Truthiness in broadcasting

Today on the "liberal" MSNBC show Morning Joe viewers were treated to propogandization on a level that is too often the case on nearly all US media. The subject was "school reform" and featured guest after guest, subject after subject - six men including Al Sharpton and Mike Barnicle (!) on the glories of charter schools and the responsibility of teachers for much that ails American primary and secondary education.

The show cherry-picked the schools it chose to highlight - the ones I saw were all successful - when in reality a charter school is twice as likely to be failing than a regular public school. The schools seemed chosen specifically because they were not typical - they are the select high-flying set - somehow meant to be an example to all the other failures.
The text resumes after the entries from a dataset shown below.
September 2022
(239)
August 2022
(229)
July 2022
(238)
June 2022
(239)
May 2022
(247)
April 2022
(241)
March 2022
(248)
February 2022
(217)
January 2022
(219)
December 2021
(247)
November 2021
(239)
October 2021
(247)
In her new book Diane Ravitch showed how when you boil down the few success stories that exist there can be no formula derived. She points out how some of the success stories pointed to, specifically in New York, are atypical even in the demographics of the city, coming from affluent White and Asian neighborhoods, whereas the majority of the city's neighborhoods are poor, Black and Hispanic.
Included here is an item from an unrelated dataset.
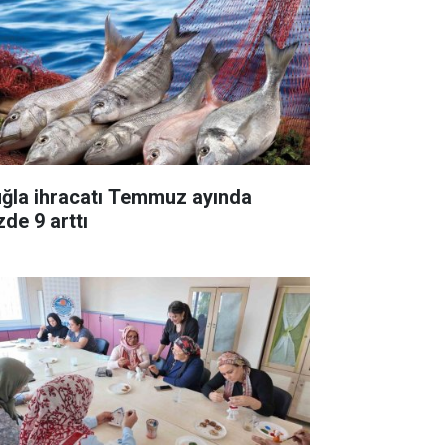
ğla ihracatı Temmuz ayında
zde 9 arttı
The level of mendacity on the show was breathtaking, even given the low standards of cable TV. Perhaps the biggest lie was NY Mayor Bloomberg's assertion that, contrary to logic, studies, and the views of real education scholars the problem of poor schools cause poverty, and not the other way around. In this regard we are to take the word of Sharpton, a Black leader who Joe Conason said rents himself out to "GOP tricksters", and a billionaire mayor, as opposed to peer-reviewed research, 20 years of charter schools and privatization, and the views of real education scholars.

Someone on the Joe panel emphasized the false point that the future of our country's job market was dependent on all schools succeeding. But education is not the ticket to the middle class that it once was. In fact, as Paul Krugman put it, "Being highly educated won't make you into a winner in today's U.S. economy. At best, it makes you somewhat less of a loser." Fortune magazine reported that between 2000 and 2004 "real annual earnings of college graduates actually declined."

In other words, the problems so obviously go much deeper than public school teachers, who are nothing but a convenient target. The same forces that are bringing down our economy are bringing down our schools. Impoverishing foreign trade, loss of jobs, the housing meltdown and the steep drop in our economy are hurting American families. In both cases deregulation and privatization in a way that retains the spending and authority of government but transfers the power to private entities is having disastrous results.

Implicit in the Morning Joe argument is a utopian idea that all schools - and their students - can be exceptional. That's a nice romantic notion, and I too wish everybody could be exceptional. But in this world, as the existentialists would say, that is not possible. Existence before essence. With their destructive lies, the school choicers have taken a different path: In pursuit of an unattainable essence, they rejoice in the removal from existence of those merely trying to exist. To get a flavor of this, just look at the reaction to the recent announcement of the closing down of a so-called "poorly performing" school in Rhode Island.